### REQUEST:
Among the entries below, copy every line that carries the word "recht".

### DATA SHOWN:
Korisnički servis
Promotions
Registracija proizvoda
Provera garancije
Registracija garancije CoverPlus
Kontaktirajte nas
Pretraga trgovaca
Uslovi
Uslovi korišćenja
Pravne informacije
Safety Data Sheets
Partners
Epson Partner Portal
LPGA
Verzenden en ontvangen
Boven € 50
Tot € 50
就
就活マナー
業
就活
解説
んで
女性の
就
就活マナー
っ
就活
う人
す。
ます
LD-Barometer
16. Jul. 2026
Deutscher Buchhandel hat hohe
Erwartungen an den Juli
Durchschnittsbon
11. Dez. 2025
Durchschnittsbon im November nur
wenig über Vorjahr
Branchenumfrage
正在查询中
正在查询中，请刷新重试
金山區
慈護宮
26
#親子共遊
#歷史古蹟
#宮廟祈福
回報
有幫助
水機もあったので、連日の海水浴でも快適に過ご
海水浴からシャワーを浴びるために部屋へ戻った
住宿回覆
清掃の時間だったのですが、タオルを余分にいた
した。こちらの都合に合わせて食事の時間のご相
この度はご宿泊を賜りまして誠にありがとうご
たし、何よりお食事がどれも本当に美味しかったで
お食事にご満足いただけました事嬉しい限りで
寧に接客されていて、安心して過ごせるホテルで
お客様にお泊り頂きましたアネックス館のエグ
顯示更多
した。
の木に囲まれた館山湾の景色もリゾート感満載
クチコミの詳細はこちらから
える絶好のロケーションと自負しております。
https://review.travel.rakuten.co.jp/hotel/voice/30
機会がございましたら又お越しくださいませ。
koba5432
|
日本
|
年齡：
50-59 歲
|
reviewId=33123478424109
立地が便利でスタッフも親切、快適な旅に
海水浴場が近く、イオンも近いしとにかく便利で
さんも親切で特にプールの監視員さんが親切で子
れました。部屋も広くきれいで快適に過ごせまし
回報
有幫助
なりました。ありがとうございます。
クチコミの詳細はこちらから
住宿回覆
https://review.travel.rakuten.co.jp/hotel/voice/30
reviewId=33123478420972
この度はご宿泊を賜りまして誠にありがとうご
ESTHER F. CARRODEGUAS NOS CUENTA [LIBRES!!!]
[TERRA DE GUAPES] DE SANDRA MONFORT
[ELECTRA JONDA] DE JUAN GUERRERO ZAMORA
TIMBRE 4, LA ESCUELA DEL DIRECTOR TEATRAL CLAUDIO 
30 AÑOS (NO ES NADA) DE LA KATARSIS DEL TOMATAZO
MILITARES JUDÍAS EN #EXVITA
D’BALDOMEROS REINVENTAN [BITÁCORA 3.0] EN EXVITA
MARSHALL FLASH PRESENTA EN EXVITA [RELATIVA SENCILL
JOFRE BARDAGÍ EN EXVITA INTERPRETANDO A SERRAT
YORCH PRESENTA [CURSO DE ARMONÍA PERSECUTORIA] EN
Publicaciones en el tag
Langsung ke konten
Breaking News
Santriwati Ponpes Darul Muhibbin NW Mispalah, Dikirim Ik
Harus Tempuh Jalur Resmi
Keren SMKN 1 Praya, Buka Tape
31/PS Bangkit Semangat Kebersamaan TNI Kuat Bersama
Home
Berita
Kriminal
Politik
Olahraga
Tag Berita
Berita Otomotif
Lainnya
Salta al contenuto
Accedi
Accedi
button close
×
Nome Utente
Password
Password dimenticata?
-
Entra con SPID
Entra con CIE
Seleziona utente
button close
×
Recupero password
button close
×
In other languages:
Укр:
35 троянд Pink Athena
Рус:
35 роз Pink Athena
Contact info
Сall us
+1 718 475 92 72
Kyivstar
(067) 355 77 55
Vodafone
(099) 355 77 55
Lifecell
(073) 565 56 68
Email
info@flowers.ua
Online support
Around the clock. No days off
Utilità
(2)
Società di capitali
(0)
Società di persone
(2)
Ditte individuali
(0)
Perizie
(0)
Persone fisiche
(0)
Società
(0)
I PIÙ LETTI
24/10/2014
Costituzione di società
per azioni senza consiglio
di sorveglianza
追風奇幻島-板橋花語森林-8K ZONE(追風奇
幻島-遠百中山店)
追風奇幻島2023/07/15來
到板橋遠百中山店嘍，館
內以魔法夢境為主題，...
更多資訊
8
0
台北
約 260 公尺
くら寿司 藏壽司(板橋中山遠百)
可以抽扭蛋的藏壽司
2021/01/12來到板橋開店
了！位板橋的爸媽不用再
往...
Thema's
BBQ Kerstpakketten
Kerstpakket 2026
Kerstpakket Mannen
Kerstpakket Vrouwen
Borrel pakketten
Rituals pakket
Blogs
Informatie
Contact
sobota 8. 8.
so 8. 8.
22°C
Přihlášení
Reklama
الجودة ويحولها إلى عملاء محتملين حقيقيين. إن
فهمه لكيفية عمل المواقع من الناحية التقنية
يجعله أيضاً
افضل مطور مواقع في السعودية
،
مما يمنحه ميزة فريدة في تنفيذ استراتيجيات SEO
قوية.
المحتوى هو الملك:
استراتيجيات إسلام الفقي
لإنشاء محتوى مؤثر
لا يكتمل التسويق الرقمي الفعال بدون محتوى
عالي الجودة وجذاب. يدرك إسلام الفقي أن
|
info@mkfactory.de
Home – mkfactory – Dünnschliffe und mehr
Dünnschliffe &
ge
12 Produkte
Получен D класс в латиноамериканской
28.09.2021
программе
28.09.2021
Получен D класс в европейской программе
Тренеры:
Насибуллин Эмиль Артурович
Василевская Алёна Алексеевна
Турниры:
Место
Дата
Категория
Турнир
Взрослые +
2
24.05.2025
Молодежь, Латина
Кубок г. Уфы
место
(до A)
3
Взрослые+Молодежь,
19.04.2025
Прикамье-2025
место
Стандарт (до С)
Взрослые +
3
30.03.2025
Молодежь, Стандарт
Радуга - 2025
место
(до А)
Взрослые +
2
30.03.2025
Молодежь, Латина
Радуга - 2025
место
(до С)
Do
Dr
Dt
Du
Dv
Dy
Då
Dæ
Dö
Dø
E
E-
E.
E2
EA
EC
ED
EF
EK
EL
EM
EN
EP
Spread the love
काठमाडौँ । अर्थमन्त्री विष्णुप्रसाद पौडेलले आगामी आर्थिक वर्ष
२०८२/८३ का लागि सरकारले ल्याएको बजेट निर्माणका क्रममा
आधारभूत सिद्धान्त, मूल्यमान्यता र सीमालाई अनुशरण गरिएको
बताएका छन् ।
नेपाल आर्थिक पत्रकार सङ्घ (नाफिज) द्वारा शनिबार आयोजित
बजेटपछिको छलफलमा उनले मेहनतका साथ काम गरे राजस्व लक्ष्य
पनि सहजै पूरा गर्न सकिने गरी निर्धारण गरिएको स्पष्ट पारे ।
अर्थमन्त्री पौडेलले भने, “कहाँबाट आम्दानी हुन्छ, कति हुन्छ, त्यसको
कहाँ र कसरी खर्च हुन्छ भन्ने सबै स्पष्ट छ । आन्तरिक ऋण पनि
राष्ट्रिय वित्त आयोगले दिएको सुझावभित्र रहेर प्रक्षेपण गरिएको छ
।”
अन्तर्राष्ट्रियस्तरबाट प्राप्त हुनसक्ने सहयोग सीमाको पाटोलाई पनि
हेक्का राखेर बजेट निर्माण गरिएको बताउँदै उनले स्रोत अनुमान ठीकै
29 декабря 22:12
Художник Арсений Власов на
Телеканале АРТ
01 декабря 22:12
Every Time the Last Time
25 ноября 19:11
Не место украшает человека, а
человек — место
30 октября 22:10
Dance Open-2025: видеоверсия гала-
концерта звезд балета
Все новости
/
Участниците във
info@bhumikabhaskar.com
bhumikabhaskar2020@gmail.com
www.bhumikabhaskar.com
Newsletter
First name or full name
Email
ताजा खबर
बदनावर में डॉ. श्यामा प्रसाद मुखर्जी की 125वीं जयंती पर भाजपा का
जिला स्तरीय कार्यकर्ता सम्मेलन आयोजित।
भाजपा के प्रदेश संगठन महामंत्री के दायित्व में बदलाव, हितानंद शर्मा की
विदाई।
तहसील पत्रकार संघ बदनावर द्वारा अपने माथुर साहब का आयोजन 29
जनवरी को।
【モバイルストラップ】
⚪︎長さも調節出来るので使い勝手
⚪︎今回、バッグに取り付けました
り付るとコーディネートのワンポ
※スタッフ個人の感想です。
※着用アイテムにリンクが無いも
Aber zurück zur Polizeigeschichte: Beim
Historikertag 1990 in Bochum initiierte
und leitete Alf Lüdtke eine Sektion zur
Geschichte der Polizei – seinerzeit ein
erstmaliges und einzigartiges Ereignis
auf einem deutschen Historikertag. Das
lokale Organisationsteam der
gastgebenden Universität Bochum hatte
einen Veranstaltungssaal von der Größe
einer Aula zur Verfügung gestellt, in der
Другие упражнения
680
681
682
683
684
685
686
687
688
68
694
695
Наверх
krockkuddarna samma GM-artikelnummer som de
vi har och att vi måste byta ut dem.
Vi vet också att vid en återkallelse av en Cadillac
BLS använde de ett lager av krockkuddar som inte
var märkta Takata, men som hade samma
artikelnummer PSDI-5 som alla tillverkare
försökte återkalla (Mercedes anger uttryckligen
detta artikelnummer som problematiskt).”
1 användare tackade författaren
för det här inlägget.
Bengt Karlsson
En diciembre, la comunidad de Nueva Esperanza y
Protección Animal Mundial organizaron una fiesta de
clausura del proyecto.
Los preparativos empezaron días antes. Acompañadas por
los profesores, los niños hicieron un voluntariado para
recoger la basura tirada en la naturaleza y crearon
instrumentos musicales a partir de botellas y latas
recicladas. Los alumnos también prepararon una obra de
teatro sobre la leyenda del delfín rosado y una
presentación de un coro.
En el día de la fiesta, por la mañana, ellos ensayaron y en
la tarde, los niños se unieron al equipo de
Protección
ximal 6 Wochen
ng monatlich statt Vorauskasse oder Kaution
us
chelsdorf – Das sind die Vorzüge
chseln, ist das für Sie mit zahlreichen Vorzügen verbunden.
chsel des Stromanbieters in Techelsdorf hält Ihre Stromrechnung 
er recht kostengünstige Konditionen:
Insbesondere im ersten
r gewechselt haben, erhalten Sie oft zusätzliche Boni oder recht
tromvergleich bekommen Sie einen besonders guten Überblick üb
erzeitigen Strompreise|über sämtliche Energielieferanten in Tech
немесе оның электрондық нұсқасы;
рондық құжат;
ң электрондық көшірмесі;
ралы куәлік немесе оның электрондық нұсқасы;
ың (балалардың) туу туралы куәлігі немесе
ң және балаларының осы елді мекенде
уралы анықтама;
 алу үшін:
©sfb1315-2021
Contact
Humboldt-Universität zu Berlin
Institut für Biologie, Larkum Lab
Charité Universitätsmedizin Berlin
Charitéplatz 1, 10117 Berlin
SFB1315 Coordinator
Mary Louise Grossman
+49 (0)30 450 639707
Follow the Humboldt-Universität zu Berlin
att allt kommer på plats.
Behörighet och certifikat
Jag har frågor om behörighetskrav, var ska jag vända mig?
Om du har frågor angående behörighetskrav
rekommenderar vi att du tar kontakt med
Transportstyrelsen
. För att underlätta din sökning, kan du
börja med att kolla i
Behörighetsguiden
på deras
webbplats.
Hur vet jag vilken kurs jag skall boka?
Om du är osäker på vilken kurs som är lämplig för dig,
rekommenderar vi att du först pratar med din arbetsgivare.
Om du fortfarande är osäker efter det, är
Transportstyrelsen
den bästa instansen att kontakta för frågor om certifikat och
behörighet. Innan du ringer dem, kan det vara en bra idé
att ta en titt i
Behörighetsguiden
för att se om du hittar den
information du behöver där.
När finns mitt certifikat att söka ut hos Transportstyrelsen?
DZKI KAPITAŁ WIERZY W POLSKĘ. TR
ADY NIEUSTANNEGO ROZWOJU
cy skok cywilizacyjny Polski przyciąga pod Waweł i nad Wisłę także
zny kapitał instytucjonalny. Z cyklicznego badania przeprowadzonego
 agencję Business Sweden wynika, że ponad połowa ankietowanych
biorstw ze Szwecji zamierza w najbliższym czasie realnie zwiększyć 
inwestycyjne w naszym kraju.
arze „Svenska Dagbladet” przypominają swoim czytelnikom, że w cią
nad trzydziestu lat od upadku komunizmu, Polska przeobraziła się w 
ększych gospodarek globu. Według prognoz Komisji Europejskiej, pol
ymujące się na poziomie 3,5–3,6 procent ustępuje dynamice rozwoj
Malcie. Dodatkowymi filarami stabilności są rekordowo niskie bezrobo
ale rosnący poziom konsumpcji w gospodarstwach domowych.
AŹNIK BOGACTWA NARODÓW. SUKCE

### EXERCISE RESPONSE:
er recht kostengünstige Konditionen:
r gewechselt haben, erhalten Sie oft zusätzliche Boni oder recht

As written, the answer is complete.